AMC is a 24-hour, movie-based network, dedicated to the American movie fan. The network, which reaches over 84,000,000 homes, offers a comprehensive library of popular movies and an increasingly visible, critically-acclaimed, slate of original programming that is a diverse, movie-based mix of original series, documentaries and specials. AMC has more than doubled its original programming over the past 3 years and garnered many of the industry's highest honors, including seven Emmy awards. AMC is "TV for movie people."

A leader in sports, news and entertainment programming, Rainbow Media Holdings, Inc. is a subsidiary of Cablevision Systems Corporation (NYSE:CVC).
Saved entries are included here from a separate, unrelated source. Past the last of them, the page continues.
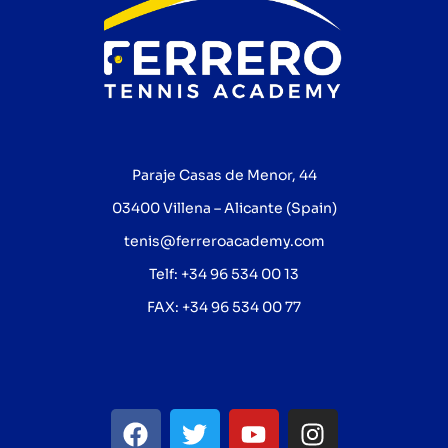
Paraje Casas de Menor, 44
03400 Villena – Alicante (Spain)
tenis@ferreroacademy.com
Telf: +34 96 534 00 13
FAX: +34 96 534 00 77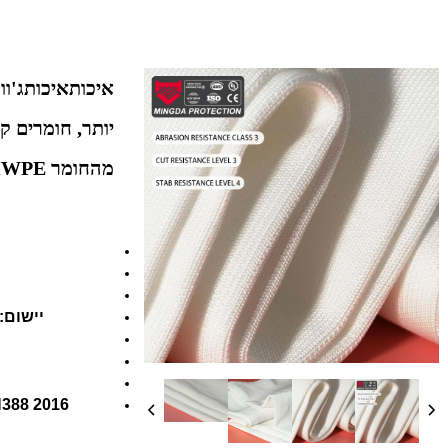
איכותאיכותג'וו
יותר, חומרים קל
מהחומר UHMWPE
יישום:
EN388 2016 התנגדות שחיקה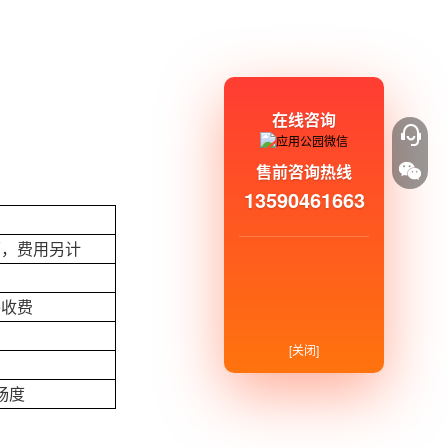
在线咨询
售前咨询热线
13590461663
面，费用另计
外收费
[关闭]
畅度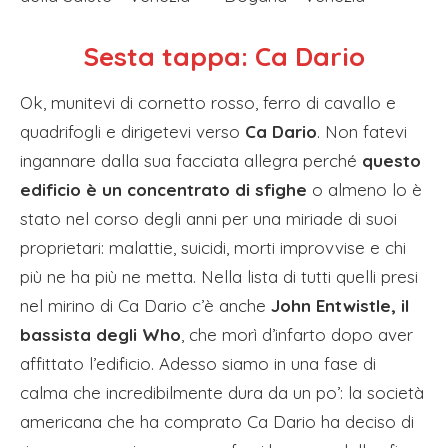
Sesta tappa: Ca Dario
Ok, munitevi di cornetto rosso, ferro di cavallo e
quadrifogli e dirigetevi verso
Ca Dario
. Non fatevi
ingannare dalla sua facciata allegra perché
questo
edificio è un concentrato di sfighe
o almeno lo è
stato nel corso degli anni per una miriade di suoi
proprietari: malattie, suicidi, morti improvvise e chi
più ne ha più ne metta. Nella lista di tutti quelli presi
nel mirino di Ca Dario c’è anche
John Entwistle, il
bassista degli Who
, che morì d’infarto dopo aver
affittato l’edificio. Adesso siamo in una fase di
calma che incredibilmente dura da un po’: la società
americana che ha comprato Ca Dario ha deciso di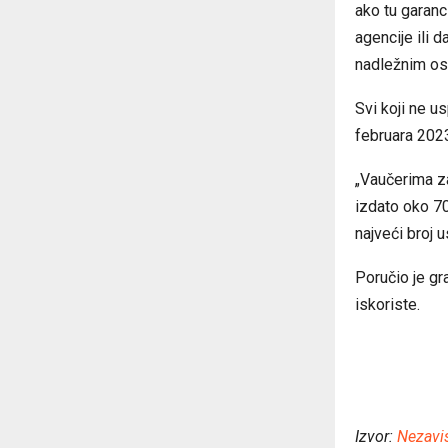
ako tu garanc
agencije ili 
nadležnim osi
Svi koji ne u
februara 2023
„Vaučerima z
izdato oko 70
najveći broj 
Poručio je gr
iskoriste.
Izvor:
Nezavi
Rainbow owns and manages AMC, WE: WOMEN'S ENTERTAINMENT, IFC (The Independent Film Channel), muchmusic usa, Mag Rack, Rainbow Sports Networks, News 12 Networks, and MetroChannels as well as the Rainbow Advertising Sales Corporation and Rainbow Network Communications. Rainbow is a fifty-percent partner in Fox Sports Net and has a strategic partnership with MGM (NYSE:MGM), which owns a 20% stake in three of Rainbow's national networks: AMC, WE: Women's Entertainment, and IFC.